What Influences Sexual Orientation?

Sexual orientation is not something that is visible, like the color of your eyes or the length of your hair. It is not possible to be certain of someone’s sexual orientation by the clothes they wear. LGBTQ+ people come in all shapes, sizes, races, and religions—just like everyone else. So what makes our sexual orientations different?

Report WorthyPeople who are curious about LGBTQ+ people often ask questions like, “What makes people asexual?”; “Is there a ‘gay gene’ that causes someone to be LGBTQ+?”; “Am I transgender because of a particular life experience?” From one point of view, these might seem like very reasonable questions to ask. Many psychologists, biologists, and other researchers have spent time on them. People have not found clear answers to many of these questions, but we now know there is no ‘gay gene,’ and people don’t arrive at their sexual/gender identities because of something that happened to them.
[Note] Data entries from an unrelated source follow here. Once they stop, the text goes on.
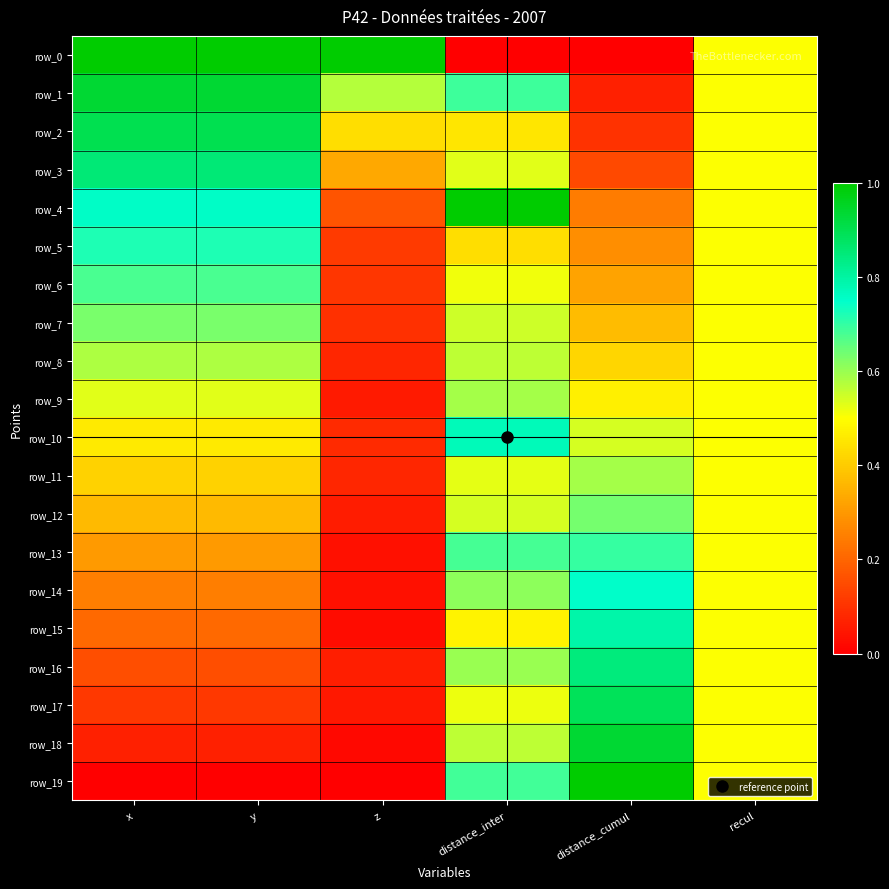

True or false: row_5 has a value of 0.2 at z.

False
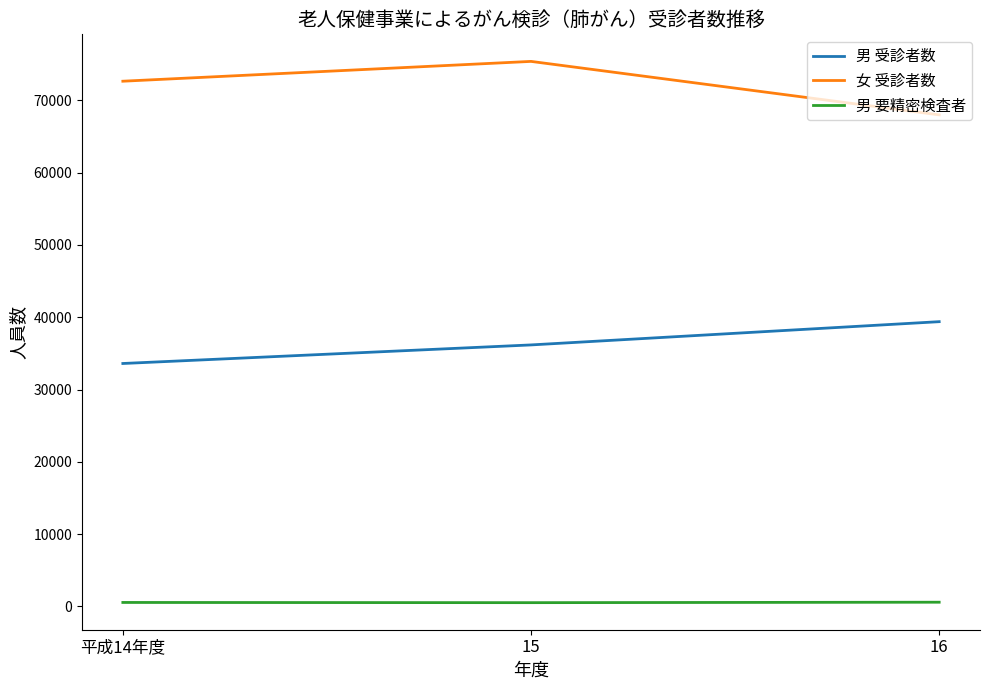

Rank the series by their average value, from lowest to highest.

男 要精密検査者, 男 受診者数, 女 受診者数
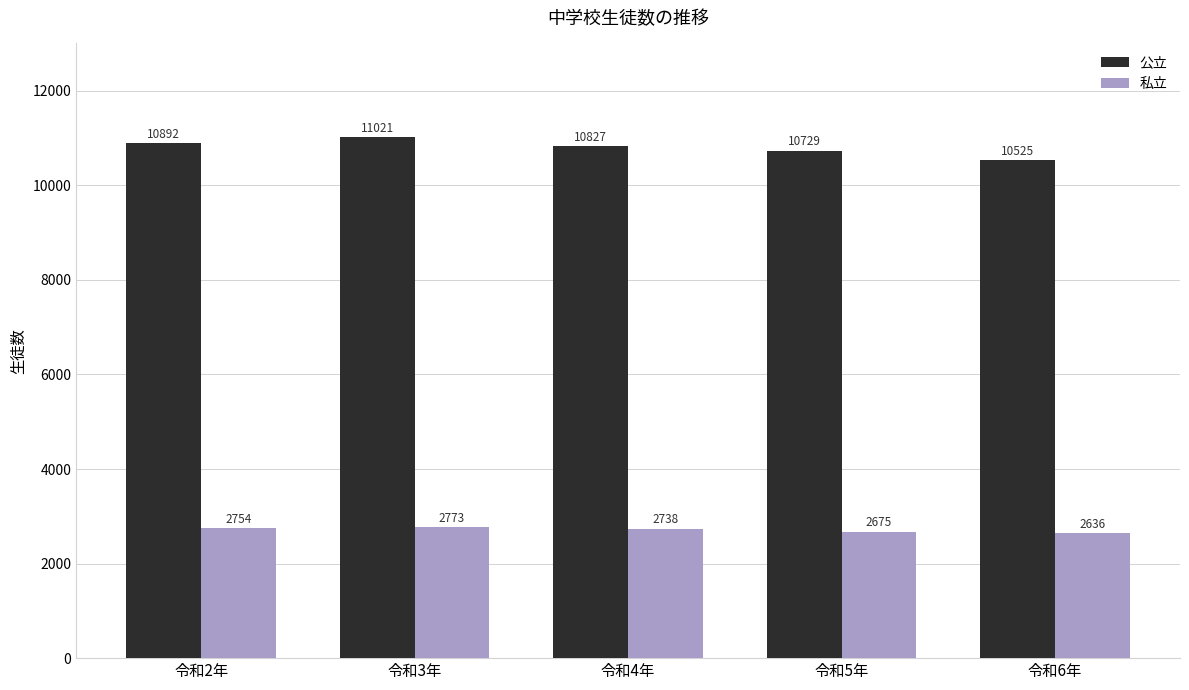

Rank the series at 令和2年 from highest to lowest value.

公立, 私立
From another perspective, such questions miss the point, and presume that LGBTQ+ people are departures from cisgender heterosexuality that require explaining. Scholars of sexuality and gender have observed that we often talk about such subjects in “essentialist” terms, meaning that we think of them as fixed, uniform across history and culture, and thus easy to assign a cause to. A look at sexual identity both across cultures and within the animal kingdom shows that everywhere there is sex, there is enormous variety of sexual expression. History exhibits many people we would consider LGBTQ+, and traditional cultures spanning from Mexico to Indonesia have gender and sexual identities that don’t match cisgender heterosexuality. The rest of the animal kingdom is no different; same-sex mating has been observed in over 1,500 different animal species.

That’s not to say that we won’t continue to learn about what makes sexuality so varied. The more people research, the more people realize what LGBTQ+ people have always understood about themselves: their experiences are natural and “normal,” and play a part in every society.